### [Work item]
Rewrite the rows from the start of the rows through the line containing "Zum Newsletter anmelden", inclusive, swapping "Coolblue" for "MediaMarkt" and leaving everything else unchanged.

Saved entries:
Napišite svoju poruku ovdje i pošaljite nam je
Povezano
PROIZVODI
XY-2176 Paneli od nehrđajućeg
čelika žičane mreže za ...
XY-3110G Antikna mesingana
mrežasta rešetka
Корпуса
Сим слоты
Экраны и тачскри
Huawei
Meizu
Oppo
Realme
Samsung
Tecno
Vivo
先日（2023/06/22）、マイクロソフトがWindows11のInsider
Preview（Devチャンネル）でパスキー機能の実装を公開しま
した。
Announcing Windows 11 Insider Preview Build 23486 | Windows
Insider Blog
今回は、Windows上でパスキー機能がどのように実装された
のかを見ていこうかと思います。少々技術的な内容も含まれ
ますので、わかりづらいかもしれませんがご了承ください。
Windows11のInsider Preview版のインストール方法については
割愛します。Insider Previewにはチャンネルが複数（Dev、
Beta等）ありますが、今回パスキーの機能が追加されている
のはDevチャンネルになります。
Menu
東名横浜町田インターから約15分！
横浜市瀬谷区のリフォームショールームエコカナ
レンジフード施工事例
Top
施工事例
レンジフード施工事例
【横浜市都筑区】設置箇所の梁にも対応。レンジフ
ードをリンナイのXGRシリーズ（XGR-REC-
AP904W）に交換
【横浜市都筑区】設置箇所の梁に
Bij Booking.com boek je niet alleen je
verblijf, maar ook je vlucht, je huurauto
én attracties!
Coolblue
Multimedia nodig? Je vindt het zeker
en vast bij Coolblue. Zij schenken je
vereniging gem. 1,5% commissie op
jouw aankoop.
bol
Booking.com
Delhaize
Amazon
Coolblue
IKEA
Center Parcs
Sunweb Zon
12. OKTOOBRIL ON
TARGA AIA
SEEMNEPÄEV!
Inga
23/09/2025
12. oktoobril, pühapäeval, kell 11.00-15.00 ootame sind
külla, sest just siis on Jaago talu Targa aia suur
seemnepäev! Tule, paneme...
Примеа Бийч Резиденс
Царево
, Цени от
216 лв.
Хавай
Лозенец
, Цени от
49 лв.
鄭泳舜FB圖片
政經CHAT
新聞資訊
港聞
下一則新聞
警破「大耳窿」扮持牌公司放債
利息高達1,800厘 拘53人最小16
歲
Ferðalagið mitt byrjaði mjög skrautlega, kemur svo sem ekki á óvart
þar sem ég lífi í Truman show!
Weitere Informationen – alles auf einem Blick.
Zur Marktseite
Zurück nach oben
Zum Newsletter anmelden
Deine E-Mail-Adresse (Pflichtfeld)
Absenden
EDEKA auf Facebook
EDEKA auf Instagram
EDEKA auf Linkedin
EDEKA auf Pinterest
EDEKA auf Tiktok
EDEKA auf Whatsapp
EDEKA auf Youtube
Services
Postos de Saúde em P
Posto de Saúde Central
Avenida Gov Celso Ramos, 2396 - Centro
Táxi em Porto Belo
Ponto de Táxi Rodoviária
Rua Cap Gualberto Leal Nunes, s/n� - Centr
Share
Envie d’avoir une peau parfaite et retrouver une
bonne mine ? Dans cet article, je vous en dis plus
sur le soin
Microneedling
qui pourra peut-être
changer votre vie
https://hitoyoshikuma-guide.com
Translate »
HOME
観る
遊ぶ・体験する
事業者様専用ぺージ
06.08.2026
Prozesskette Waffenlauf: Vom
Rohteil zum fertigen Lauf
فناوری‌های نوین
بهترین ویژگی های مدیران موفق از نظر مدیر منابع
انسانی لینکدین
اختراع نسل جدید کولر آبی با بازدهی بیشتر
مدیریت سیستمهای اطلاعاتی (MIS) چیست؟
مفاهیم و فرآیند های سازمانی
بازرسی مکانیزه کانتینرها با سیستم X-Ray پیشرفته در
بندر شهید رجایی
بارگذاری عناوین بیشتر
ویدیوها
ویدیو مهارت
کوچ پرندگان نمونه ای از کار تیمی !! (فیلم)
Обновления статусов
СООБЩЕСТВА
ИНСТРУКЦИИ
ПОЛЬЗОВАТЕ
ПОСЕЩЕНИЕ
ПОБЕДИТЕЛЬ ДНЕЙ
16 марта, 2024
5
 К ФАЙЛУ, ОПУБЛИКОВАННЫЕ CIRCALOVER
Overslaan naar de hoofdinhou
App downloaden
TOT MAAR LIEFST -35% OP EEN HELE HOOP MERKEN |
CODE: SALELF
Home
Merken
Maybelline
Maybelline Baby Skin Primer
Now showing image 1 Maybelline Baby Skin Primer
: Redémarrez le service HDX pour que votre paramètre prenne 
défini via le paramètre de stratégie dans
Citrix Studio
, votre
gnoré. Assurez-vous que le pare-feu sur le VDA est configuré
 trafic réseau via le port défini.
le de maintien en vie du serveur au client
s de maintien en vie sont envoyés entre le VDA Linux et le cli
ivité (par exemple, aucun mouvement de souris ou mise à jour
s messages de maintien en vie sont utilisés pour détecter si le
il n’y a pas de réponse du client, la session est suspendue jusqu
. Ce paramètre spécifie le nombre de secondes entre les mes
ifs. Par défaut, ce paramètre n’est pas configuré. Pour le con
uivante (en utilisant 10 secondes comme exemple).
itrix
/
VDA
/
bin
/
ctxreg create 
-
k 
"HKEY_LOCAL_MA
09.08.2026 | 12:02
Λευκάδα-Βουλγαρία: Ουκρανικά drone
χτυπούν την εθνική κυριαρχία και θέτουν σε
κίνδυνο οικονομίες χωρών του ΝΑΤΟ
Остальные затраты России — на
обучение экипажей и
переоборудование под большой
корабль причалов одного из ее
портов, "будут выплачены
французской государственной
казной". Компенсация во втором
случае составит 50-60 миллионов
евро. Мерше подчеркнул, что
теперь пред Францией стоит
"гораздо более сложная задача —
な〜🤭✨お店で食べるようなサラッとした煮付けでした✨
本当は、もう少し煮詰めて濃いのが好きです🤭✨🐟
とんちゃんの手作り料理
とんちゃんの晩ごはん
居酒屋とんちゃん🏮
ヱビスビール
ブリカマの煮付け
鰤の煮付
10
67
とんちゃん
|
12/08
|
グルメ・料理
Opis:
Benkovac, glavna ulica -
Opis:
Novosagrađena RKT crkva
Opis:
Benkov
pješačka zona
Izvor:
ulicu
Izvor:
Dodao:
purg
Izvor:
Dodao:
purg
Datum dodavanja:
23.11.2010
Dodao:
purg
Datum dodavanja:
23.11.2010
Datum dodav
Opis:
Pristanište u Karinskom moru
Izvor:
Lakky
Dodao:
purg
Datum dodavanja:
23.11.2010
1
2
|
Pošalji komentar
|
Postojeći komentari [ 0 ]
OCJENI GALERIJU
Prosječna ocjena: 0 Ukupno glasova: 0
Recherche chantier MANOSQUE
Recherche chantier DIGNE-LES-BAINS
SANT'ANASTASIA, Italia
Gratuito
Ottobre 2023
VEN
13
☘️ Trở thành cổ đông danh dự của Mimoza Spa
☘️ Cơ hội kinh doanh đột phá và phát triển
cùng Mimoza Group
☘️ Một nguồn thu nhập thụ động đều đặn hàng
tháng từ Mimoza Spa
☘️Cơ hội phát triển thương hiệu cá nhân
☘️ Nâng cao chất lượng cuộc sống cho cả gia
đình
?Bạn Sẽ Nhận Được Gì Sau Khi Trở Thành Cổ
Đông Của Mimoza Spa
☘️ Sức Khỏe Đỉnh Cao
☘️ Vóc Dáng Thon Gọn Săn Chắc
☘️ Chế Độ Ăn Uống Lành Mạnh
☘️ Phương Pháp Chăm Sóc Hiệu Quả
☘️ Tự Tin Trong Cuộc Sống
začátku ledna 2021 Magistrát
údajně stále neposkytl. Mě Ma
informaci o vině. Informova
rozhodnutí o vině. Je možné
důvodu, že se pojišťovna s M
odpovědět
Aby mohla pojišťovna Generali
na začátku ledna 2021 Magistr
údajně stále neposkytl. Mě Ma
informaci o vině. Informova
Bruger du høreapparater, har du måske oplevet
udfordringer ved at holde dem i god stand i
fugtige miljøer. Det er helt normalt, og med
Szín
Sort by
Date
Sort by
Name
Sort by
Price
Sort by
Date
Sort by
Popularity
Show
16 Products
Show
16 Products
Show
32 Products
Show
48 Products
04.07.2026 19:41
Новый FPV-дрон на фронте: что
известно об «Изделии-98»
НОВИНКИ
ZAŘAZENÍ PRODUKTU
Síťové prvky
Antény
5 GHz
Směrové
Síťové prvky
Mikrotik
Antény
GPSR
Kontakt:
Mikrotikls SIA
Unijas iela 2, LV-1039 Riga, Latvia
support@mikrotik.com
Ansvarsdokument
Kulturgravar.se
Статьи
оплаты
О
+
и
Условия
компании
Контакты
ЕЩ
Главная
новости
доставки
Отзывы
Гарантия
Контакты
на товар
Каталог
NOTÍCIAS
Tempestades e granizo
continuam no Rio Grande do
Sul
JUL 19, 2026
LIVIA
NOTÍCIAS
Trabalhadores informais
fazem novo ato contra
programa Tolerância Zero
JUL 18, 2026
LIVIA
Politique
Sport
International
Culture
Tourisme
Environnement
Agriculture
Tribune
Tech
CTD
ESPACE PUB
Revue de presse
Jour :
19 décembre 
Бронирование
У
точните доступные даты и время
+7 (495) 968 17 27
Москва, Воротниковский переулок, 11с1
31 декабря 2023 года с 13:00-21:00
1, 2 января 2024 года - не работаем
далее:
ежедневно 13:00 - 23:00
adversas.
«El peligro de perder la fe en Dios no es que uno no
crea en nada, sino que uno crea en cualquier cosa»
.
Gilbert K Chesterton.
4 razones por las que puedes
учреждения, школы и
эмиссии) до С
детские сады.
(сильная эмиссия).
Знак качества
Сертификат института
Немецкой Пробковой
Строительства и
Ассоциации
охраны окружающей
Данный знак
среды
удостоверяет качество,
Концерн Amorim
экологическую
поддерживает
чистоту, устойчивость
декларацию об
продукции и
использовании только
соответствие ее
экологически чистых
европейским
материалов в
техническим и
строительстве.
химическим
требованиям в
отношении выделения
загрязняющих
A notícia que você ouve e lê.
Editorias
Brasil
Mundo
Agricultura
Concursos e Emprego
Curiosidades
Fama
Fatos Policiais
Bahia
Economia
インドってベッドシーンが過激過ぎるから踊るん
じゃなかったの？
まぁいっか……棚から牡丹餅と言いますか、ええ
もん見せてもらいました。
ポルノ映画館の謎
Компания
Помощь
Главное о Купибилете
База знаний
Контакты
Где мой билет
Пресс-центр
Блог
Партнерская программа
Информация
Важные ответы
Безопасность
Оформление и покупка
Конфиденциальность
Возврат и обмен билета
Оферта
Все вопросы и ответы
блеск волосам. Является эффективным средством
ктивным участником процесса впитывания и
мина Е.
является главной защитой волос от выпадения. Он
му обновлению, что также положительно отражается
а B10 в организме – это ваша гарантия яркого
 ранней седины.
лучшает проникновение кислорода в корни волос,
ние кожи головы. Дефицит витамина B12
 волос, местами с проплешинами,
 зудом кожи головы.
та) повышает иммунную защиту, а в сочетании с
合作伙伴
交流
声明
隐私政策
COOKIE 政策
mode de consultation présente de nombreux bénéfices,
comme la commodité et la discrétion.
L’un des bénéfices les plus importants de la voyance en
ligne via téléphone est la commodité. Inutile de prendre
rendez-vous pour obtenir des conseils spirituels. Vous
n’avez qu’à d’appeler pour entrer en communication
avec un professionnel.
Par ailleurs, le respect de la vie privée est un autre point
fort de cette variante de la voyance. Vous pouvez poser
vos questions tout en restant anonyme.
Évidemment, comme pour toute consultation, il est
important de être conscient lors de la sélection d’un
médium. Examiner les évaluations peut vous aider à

### [Finished exercise]
Napišite svoju poruku ovdje i pošaljite nam je
Povezano
PROIZVODI
XY-2176 Paneli od nehrđajućeg
čelika žičane mreže za ...
XY-3110G Antikna mesingana
mrežasta rešetka
Корпуса
Сим слоты
Экраны и тачскри
Huawei
Meizu
Oppo
Realme
Samsung
Tecno
Vivo
先日（2023/06/22）、マイクロソフトがWindows11のInsider
Preview（Devチャンネル）でパスキー機能の実装を公開しま
した。
Announcing Windows 11 Insider Preview Build 23486 | Windows
Insider Blog
今回は、Windows上でパスキー機能がどのように実装された
のかを見ていこうかと思います。少々技術的な内容も含まれ
ますので、わかりづらいかもしれませんがご了承ください。
Windows11のInsider Preview版のインストール方法については
割愛します。Insider Previewにはチャンネルが複数（Dev、
Beta等）ありますが、今回パスキーの機能が追加されている
のはDevチャンネルになります。
Menu
東名横浜町田インターから約15分！
横浜市瀬谷区のリフォームショールームエコカナ
レンジフード施工事例
Top
施工事例
レンジフード施工事例
【横浜市都筑区】設置箇所の梁にも対応。レンジフ
ードをリンナイのXGRシリーズ（XGR-REC-
AP904W）に交換
【横浜市都筑区】設置箇所の梁に
Bij Booking.com boek je niet alleen je
verblijf, maar ook je vlucht, je huurauto
én attracties!
MediaMarkt
Multimedia nodig? Je vindt het zeker
en vast bij MediaMarkt. Zij schenken je
vereniging gem. 1,5% commissie op
jouw aankoop.
bol
Booking.com
Delhaize
Amazon
MediaMarkt
IKEA
Center Parcs
Sunweb Zon
12. OKTOOBRIL ON
TARGA AIA
SEEMNEPÄEV!
Inga
23/09/2025
12. oktoobril, pühapäeval, kell 11.00-15.00 ootame sind
külla, sest just siis on Jaago talu Targa aia suur
seemnepäev! Tule, paneme...
Примеа Бийч Резиденс
Царево
, Цени от
216 лв.
Хавай
Лозенец
, Цени от
49 лв.
鄭泳舜FB圖片
政經CHAT
新聞資訊
港聞
下一則新聞
警破「大耳窿」扮持牌公司放債
利息高達1,800厘 拘53人最小16
歲
Ferðalagið mitt byrjaði mjög skrautlega, kemur svo sem ekki á óvart
þar sem ég lífi í Truman show!
Weitere Informationen – alles auf einem Blick.
Zur Marktseite
Zurück nach oben
Zum Newsletter anmelden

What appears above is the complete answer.